DON'T MENTION THE WAR

The other day, a friend sent me some comic sales statistics from Germany, a country of 83 million people (versus the USA's 293 million). Roughly two thirds of the German comic market is manga, with the remaining one third split evenly between American and European comics. With American comics, trades outsell singles three to one.

Part of this is due to the fact that German comic stores are more like bookstores, and much more girl-friendly - so the strength of manga, which gets lost in the USA due to the chasm between direct- market stats and bookstore stats, is more accurately reflected in Germany. Part of this is due to the fact that a US single (22 pages of content) is two euros, a manga (160-180 pages of content) is five euros, and a European album (46-64 pages of content) is fifteen euros. The market is saying something, but the companies who think they're strong don't listen.

Meanwhile, Don Quixote rides forth in ungrateful Iraq (they're not listening either) with his little buddy Great Britain as Sancho Panza, to tilt for truth, oil and the American way. And we are given shiny spandex heroes to reassure us that Right Always Triumphs.

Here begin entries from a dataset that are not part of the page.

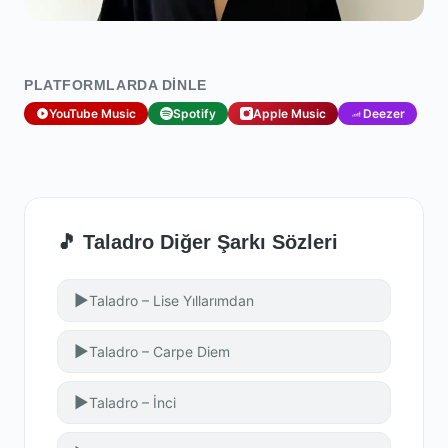
PLATFORMLARDA DINLE
YouTube Music
Spotify
Apple Music
Deezer
🎵 Taladro Diğer Şarkı Sözleri
▶
Taladro – Lise Yıllarımdan
▶
Taladro – Carpe Diem
▶
Taladro – İnci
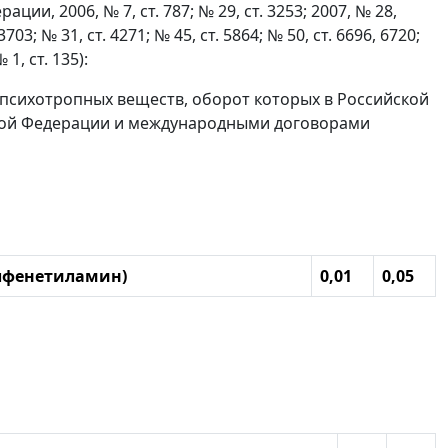
и, 2006, № 7, ст. 787; № 29, ст. 3253; 2007, № 28,
 3703; № 31, ст. 4271; № 45, ст. 5864; № 50, ст. 6696, 6720;
 1, ст. 135):
и психотропных веществ, оборот которых в Российской
ской Федерации и международными договорами
илфенетиламин)
0,01
0,05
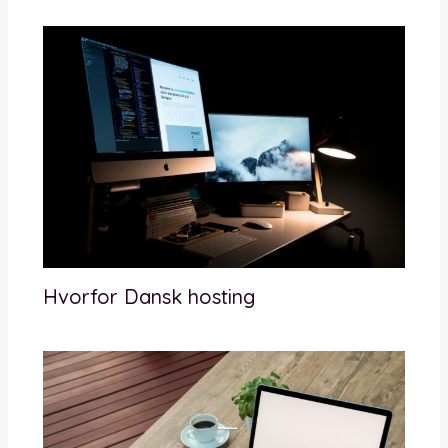
Hvorfor Dansk hosting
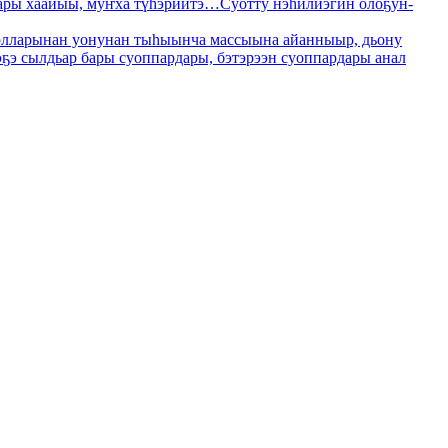
алары хаайыы, муҥха түһэриитэ…Суотту нэһилиэгин олоҕун-
 суолларынан уонунан тыһыынча массыына айанныыр, дьону
эҕэ сылдьар бары суоппардары, бэтэрээн суоппардары анал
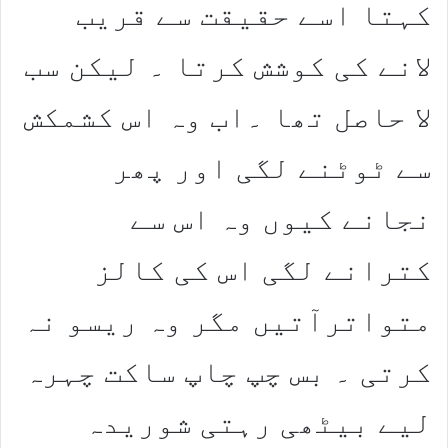
کہتا اسے حقیقت سے قریب
لانے کی کوشش کرتا ۔ لیکن سب
لا حاصل تھا ۔اب وہ اس کشمکش
سے ٹوٹنے لگی اور پھر
نجانے کیوں وہ اس سے
کترانے لگی اس کی کالز
متواترآتیں مگر وہ ریسو نہ
کرتی ۔ بس چپ چاپ ساکت چہرہ
لیے بیٹھی رہتی شوریدہ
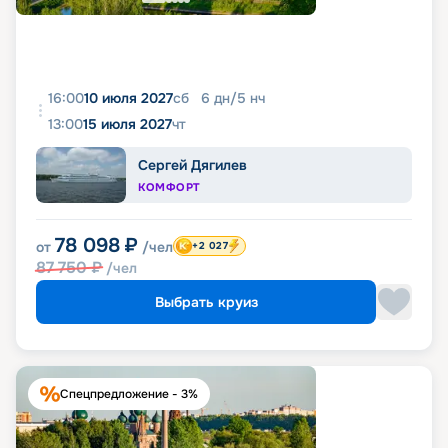
16:00
10 июля 2027
сб
6
дн
/
5
нч
13:00
15 июля 2027
чт
Сергей Дягилев
КОМФОРТ
78 098
₽
от
/чел
+2 027
87 750
₽
/чел
Выбрать круиз
Спецпредложение - 3%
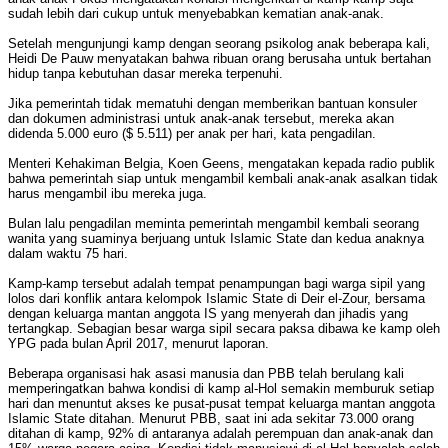
sudah lebih dari cukup untuk menyebabkan kematian anak-anak.
Setelah mengunjungi kamp dengan seorang psikolog anak beberapa kali,
Heidi De Pauw menyatakan bahwa ribuan orang berusaha untuk bertahan
hidup tanpa kebutuhan dasar mereka terpenuhi.
Jika pemerintah tidak mematuhi dengan memberikan bantuan konsuler
dan dokumen administrasi untuk anak-anak tersebut, mereka akan
didenda 5.000 euro ($ 5.511) per anak per hari, kata pengadilan.
Menteri Kehakiman Belgia, Koen Geens, mengatakan kepada radio publik
bahwa pemerintah siap untuk mengambil kembali anak-anak asalkan tidak
harus mengambil ibu mereka juga.
Bulan lalu pengadilan meminta pemerintah mengambil kembali seorang
wanita yang suaminya berjuang untuk Islamic State dan kedua anaknya
dalam waktu 75 hari.
Kamp-kamp tersebut adalah tempat penampungan bagi warga sipil yang
lolos dari konflik antara kelompok Islamic State di Deir el-Zour, bersama
dengan keluarga mantan anggota IS yang menyerah dan jihadis yang
tertangkap. Sebagian besar warga sipil secara paksa dibawa ke kamp oleh
YPG pada bulan April 2017, menurut laporan.
Beberapa organisasi hak asasi manusia dan PBB telah berulang kali
memperingatkan bahwa kondisi di kamp al-Hol semakin memburuk setiap
hari dan menuntut akses ke pusat-pusat tempat keluarga mantan anggota
Islamic State ditahan. Menurut PBB, saat ini ada sekitar 73.000 orang
ditahan di kamp, ​​92% di antaranya adalah perempuan dan anak-anak dan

Mind you, the anxiety and pessimism of the middle years of World War II spurred an artistic flourishing of - not superheroes - but Film Noir. Now, the mess in Iraq is hardly World War II, but perhaps Hamlet has been written off too soon.

"Everything passes; good deeds remain." - Ivan Turgenev, 'Hamlet and Don Quixote', 1860.

This article is Ideological Freeware. The author grants permission for its reproduction and redistribution by private individuals on condition that the author and source of the article are clearly shown, no charge is made, and the whole article is reproduced intact, including this notice.